You need one juicy apple to make these apple crunchy cookies, making it a perfect autumn treat to make when you’re only lying down one apple or you don’t feel like chopping it to peel and bunch to make a pie. Here are everything you need to make these cookies:
Unsalted butter light brown sugar granulated sugar eggs vanilla extract full visual flour oat baking soda salt apple cinnamon nut megginger

Our Tips for Making the Best Apple Cookies of the Season
Make Streusel topping first: When you first mix the crisp topping, you think it’s wet, but once it sits it’ll stick to perfect consistency! Use a good apple: Your apple flavor really shines with these cookies, so grab something tasty enough to eat without being wrapped in butter brown sugar cookie dough. Press the crispy topping into the dough. Gently press the oat topping into a bowl of dough and relax as you bake. Store leftovers in the fridge: More details below!

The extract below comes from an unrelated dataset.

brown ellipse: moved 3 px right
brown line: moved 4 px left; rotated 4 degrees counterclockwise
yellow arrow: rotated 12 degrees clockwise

How to store Apple Crisp cookies
How to store Apple Crisp cookies
These cookies are very good and may not last long enough to worry about storage. But if you somehow become an extra:
Room temperature: Store in an airtight container for up to 1 day. I really recommend storing these at room temperature on the day you bake it overnight, as the fruit can be a little funky! Refrigerator: For longer storage (5-6 days), let it cool and then bring to room temperature before eating (or eat it cold!). Freezer: Freeze baked cookies for up to 2 months. Thaw at room temperature or warm in a 300°F oven for 5-10 minutes and tastes like freshly baked!
Happy Fall Baking, my friend!
enjoy!
xxx
printing
For crisp toppings
3 tablespoons Unsalted butter, melted
3 tablespoons Light brown sugar
4 tbsp All-purpose flour
3 tablespoons Old fashioned oats
1 tsp Ground Cinnamon
For cookies
1/2 cup Unsalted butterat room temperature
1/2 cup It’s packed Light brown sugar
1/4 cup Granule sugar
1 Big eggs at room temperature
2 tsp Vanilla extract
1 2/3 cup All-purpose flour
1/4 tsp baking soda
1/2 tsp salt
1 Big apple, peeled, cored and sliced into small pieces
1 tsp Ground Cinnamon
1/4 tsp Ground nutmeg
1/4 tsp Ground Ginger
For vanilla icing (optional)
1/2 cup Powdered sugar
1 tablespoon milk
1/2 tsp Pinch of vanilla extract salt
Instructions
Preheat the oven to 350°F. Arrange the tops with parchment paper. Please put it aside. First, make a crisp topping. In a small bowl, combine the melted butter, brown sugar, flour, oats and cinnamon and stir until the mixture starts to coagulate together. Please put it aside. In a stand mixer with a paddle attachment, beat the butter, brown sugar and granulated sugar on low speed until combined. Gradually increase the speed to medium height and mix until lightly and fluffy, about 2 minutes. Using a silicone spatula, rub the sides and bottom of the bowl and add the eggs and vanilla. Shake at medium speed until the mixture is smooth and combined and scrapes off the sides and bottom of the bowl as needed for about 1 minute. Add the flour, baking soda and salt, just mix and beat low until there are no flour streaks, about 30 seconds. Combine apple fragments, spices and toss in a small bowl. Add the spiced apples to the dough and use a rubber spatula to fold them together until the apples are evenly distributed. I used a 2-ounce cookie scoop to scoop the level section of the dough (a large spoon will work too. The bowl should be about 3 cups). Place on the prepared baking sheet and separate the dough bowls 2 inches apart. Press about two tablespoons of refreshing toppings to the top of the dough bowl. Bake until the cookies swell and set around the edges and harden, but in the center they tender for 15-16 minutes. Remove the baking sheet from the oven, let the cookies rest on the baking sheet for 5 minutes, then use a metal spatula to transfer the cookies to a cooling rack to cool them. Once the cookies are cool, make icing if necessary. Combine all the icing ingredients in a small bowl and whisk to mix. Serve with a drizzle on top of the cookie. enjoy!